Coronavirus restrictions on Barbados have generally been less onerous than in Europe, although a two-week lockdown and curfew was imposed on February 3 to contain a rise in cases.

“The education here is excellent and we have a very wide array of friends,” said Docherty of his new home. “You have everyone from billionaires and CEOs of global companies to local people you meet in the rum shops.” 

Vincent Vanderpool-Wallace, a former Bahamian tourism minister, said his country’s Beats visa scheme had even attracted wealthy students studying remotely at US universities. “Interest in the programme was much higher than anyone expected,” he said. “I don’t see any reason for [it] ever to be stopped.
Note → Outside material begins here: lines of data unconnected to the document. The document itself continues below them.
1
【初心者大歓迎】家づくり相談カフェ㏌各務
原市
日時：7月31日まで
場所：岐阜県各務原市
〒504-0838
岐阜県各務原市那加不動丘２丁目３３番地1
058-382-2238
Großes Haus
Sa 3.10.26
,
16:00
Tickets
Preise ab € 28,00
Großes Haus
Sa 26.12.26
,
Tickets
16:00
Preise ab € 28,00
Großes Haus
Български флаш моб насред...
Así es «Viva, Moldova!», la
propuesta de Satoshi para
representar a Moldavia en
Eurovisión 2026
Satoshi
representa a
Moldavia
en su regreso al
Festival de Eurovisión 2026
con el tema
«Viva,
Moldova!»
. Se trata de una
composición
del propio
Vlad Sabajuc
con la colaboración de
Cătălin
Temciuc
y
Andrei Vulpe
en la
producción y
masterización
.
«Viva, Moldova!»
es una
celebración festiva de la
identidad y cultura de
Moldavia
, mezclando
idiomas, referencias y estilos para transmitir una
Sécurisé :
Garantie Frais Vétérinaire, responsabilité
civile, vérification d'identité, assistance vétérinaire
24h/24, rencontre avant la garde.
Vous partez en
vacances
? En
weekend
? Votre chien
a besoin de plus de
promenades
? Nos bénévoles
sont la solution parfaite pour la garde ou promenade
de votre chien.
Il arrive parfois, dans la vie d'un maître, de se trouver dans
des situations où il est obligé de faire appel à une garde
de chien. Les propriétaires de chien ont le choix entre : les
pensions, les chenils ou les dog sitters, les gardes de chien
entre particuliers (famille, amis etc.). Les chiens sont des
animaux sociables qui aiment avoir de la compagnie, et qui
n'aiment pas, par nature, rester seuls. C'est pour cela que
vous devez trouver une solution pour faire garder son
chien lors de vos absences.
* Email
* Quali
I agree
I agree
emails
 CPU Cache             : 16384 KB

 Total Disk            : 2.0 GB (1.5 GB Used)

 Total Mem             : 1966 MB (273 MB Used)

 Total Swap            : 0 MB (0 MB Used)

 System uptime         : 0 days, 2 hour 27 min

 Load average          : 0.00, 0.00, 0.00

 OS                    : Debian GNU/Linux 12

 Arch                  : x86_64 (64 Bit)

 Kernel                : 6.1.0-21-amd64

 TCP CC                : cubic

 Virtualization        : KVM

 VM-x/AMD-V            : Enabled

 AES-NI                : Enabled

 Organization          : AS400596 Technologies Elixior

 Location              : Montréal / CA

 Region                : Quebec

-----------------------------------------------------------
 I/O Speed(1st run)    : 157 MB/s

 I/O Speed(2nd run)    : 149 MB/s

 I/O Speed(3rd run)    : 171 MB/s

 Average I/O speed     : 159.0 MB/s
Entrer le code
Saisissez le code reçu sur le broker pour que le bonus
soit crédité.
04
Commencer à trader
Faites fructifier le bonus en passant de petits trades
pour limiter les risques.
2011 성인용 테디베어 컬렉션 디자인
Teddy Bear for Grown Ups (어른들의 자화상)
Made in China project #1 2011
It’s one of the benefits that derives from the pandemic.”

Rogerio Basso, head of tourism at IDB Invest, the Inter-American Development Bank’s private sector arm, agreed that the digital nomad trend in the Caribbean was here to stay.

“The pandemic allowed us to dial down a bit,” he said of how working life had changed. “A lot of folk were looking for a transformative experience and the Caribbean has an element of authenticity which is highly sought after.”

The small size of Caribbean nations means that businesses operating there can move faster to introduce measures to keep the virus under control.

“We are very quickly adapting to touchless technology in hotels and airports, integrating facial recognition technology into immigration and customs systems and also health information,” said Simón Bolívar Suárez, vice-president of international relations for Grupo PuntaCana which operates the biggest airport in Dominican Republic.

St Lucia, for instance, has mandated the use of wearable medical devices for returning residents and citizens quarantining at home. The coin-size Biobutton sensor monitors a range of body data such as temperature, respiration and heart rate in order to detect coronavirus.

Even with such technology, it will take years for mass tourism to return to the islands. Airline schedules in the region have been shredded by the pandemic and the main carrier serving east Caribbean, LIAT, collapsed last year.

Suárez estimated that hotels were operating at 30 per cent capacity after being hit by fresh European and US travel restrictions. “So far, we’ve survived,” he said. “But all the fundamentals keep changing. We’re having to adjust forecasts every month.”

Some luxury hotels on islands such as St Vincent or St Lucia have coped better. “The very high-end traveller can come in on a private yacht or a private jet and has the resources to organise testing,” said Chris Bennett, managing director of The Caribbean Council, a trade and investment consultancy. “All that business has done pretty well.”

Despite these difficulties, there is optimism in the Caribbean, which is used to living under the threat of hurricanes and natural disasters.

“I see a lot of resilience and stoicism,” said Sayed at the World Bank. “And a remarkable faith, which is that this too shall pass and we can build back better.”

Other islands, such as BVI, refused the opportunity and stay far behind.